[William Apgar](http://www.jchs.harvard.edu/people/william_apgar.html), the former head of FHA said it is time to change the way appraisals are ordered in the article [Unraveling th Pyramid [BrokerUniverse]](http://www.brokeruniverse.com/broker/).

This article addresses the fundamental issue with appraisals today – the independence of the appraisal function. To paraphrase: Its so important that on Oct. 27, 2003 the Office of the Comptroller of the Currency, the Board of Governors of the Federal Reserve System, the Federal Deposit Insurance Corporation, the Office of Thrift Supervision, and the National Credit Union Administration, issued a Joint Statement that requires the separation between loan production, appraisal ordering, and the appraisal review function. In May 2005, the regulators again issued guidelines and warned that financial institutions may not understand the risk of aggressive lending standards.

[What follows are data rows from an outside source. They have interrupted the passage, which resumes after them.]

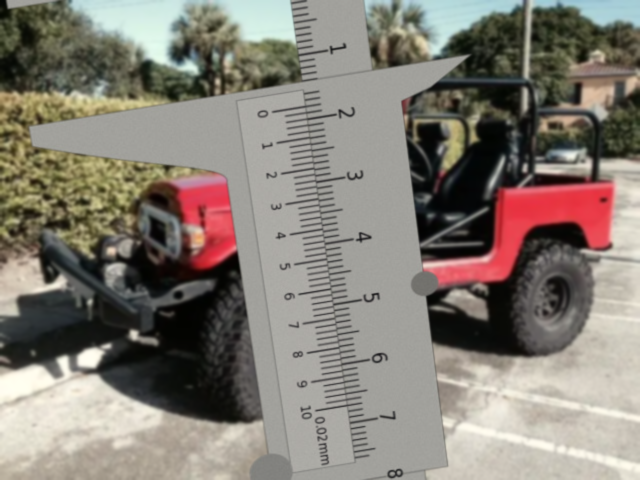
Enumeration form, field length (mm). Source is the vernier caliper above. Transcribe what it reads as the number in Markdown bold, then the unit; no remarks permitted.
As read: **18.0** mm
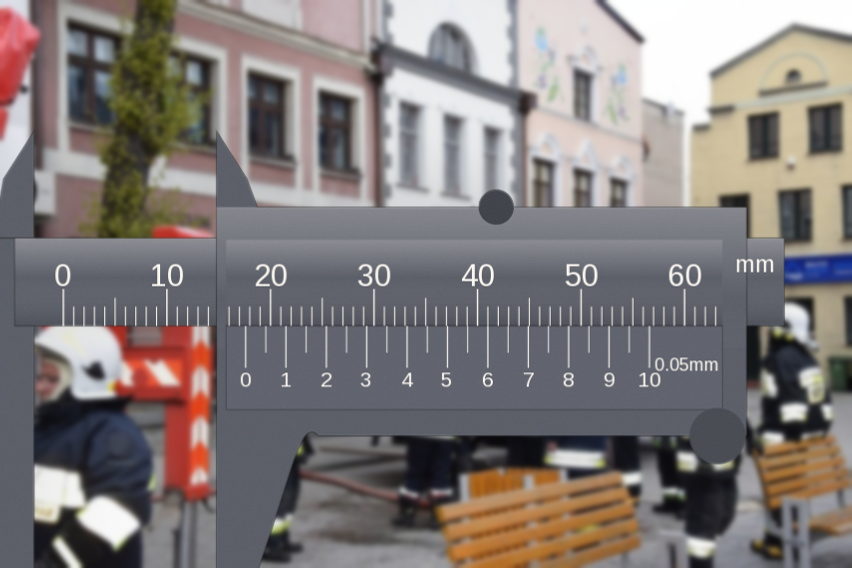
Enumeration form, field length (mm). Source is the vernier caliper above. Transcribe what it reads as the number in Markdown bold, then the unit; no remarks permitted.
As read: **17.6** mm
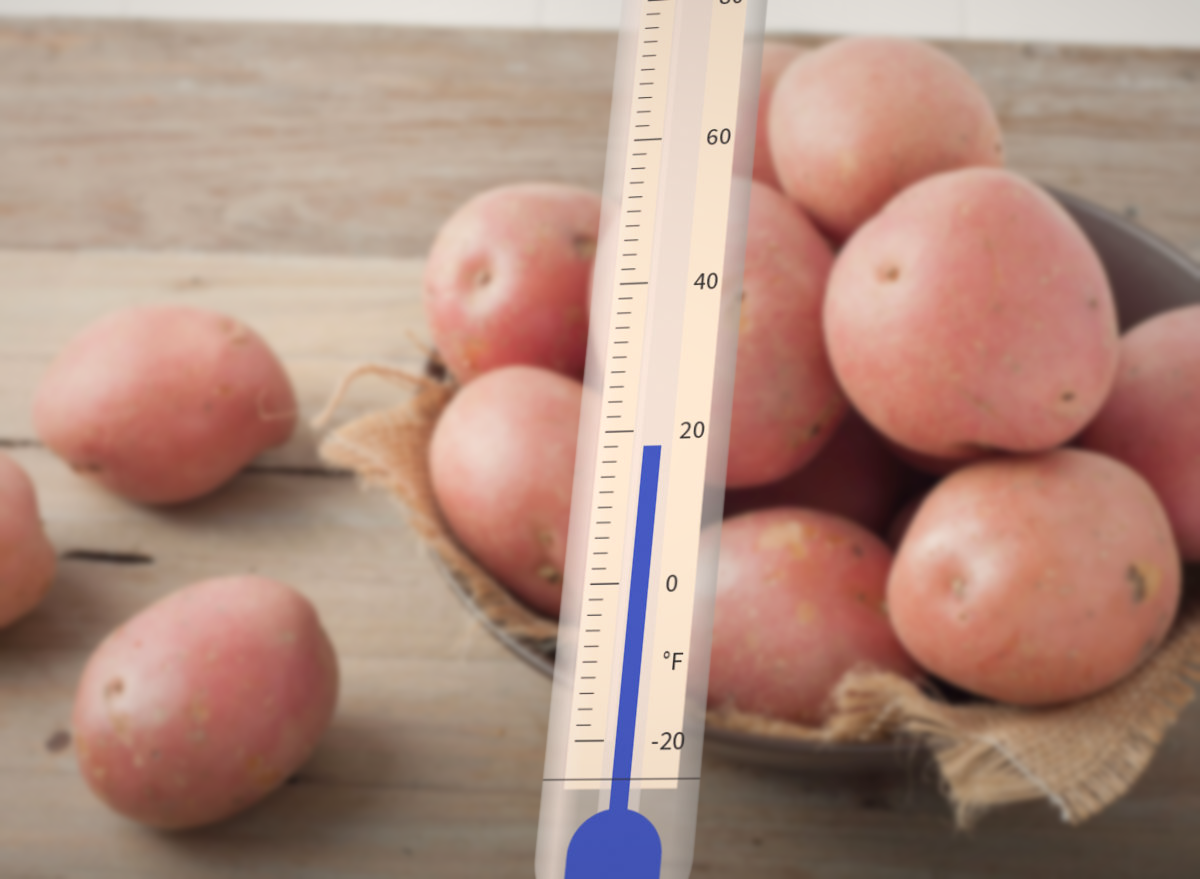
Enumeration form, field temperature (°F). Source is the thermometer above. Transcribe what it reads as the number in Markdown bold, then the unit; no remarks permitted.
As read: **18** °F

To say that our mortgage system is unique would be an understatement. The American Dream of home ownership has become a reality for more people than anywhere on the globe. Lending money based on the securitization of loans backed by real estate has been the rock on which this phenomena has been built. Fundamental to this system is the fair, objective and unbiased valuation of the real estate that secures these loans and provides the confidence Americans have in the value of their home. For this reason the industry has created and depended upon a profession that has been central to our mortgage economy – the independent fee appraiser. This profession is wholly based on its separation from all others within the mortgage system. It cannot be tainted by self-interest or the desire of others to profit from a mortgage transaction. It is the cornerstone upon which the value of real estate is dependent. In fact, one of the key features of the Financial Institutions Reform, Recovery and Enforcement Act of 1989 was to make certain that trained and certified licensed professionals completed the valuation process.


  1. stephan keyser February 8, 2006 at 7:36 pm

    I think that the OCC has it wrong. Appraisers should be able to self govern. Perhaps if the curriculum was more similar to the one required to become an attorney or accountant, and if the fees were more substantial, appraisers would not feel so compelled to “buckle” under pressure and uphold their standards to higher levels.

    ps.. great website!

  2. Stephen July 31, 2006 at 12:02 pm

    A dose of reality: Residential appraisal is a semi-skilled trade, requiring no formal education above a high school diploma and a few shopping-center school courses.

    It is the “Self-governing” of real estate appraisal which has failed miserably. Licensing only made it worse, because it lowered the bar and now taxi drivers, general laborers and ex-cons are now making more money than a rocket scientist. It’s time to trash the system entirely and start over. Actually, I think the appraisal industry causes more problems than it solves.